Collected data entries
* * * * * * *
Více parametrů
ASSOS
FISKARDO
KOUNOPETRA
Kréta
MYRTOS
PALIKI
* * * * * * *
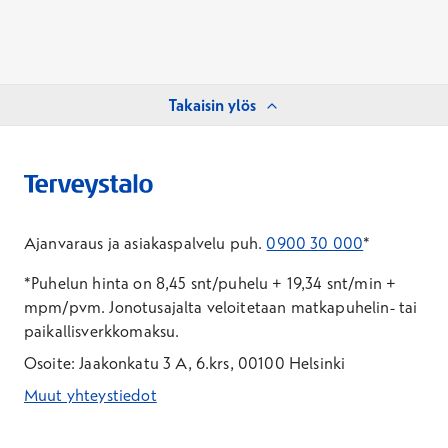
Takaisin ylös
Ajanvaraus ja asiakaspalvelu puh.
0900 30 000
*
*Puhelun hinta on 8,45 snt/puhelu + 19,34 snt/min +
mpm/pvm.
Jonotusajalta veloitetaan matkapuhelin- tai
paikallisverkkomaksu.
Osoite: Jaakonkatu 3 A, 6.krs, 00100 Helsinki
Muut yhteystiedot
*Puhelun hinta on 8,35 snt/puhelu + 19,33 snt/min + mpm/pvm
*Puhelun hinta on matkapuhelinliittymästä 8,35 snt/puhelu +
* * * * * * *
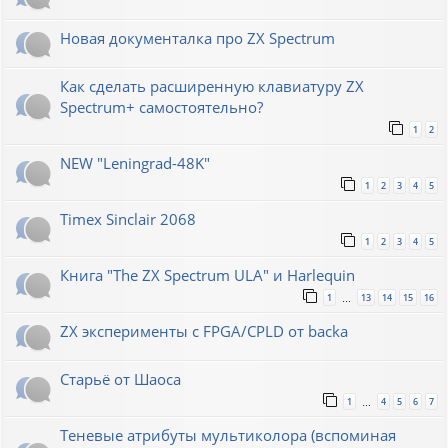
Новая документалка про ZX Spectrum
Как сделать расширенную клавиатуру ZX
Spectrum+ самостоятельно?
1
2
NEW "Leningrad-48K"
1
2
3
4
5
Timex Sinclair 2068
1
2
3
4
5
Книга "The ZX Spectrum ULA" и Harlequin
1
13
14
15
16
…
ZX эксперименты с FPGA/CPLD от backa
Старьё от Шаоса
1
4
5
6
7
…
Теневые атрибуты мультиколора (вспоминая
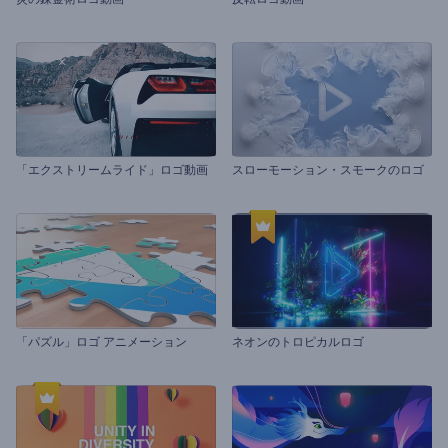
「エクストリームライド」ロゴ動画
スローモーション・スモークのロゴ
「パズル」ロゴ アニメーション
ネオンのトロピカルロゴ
* * * * * * *
> [What the task asks] Gather every line of the listing that contains the word "hinta".

> [Exercise result]
*Puhelun hinta on 8,45 snt/puhelu + 19,34 snt/min +
*Puhelun hinta on 8,35 snt/puhelu + 19,33 snt/min + mpm/pvm
*Puhelun hinta on matkapuhelinliittymästä 8,35 snt/puhelu +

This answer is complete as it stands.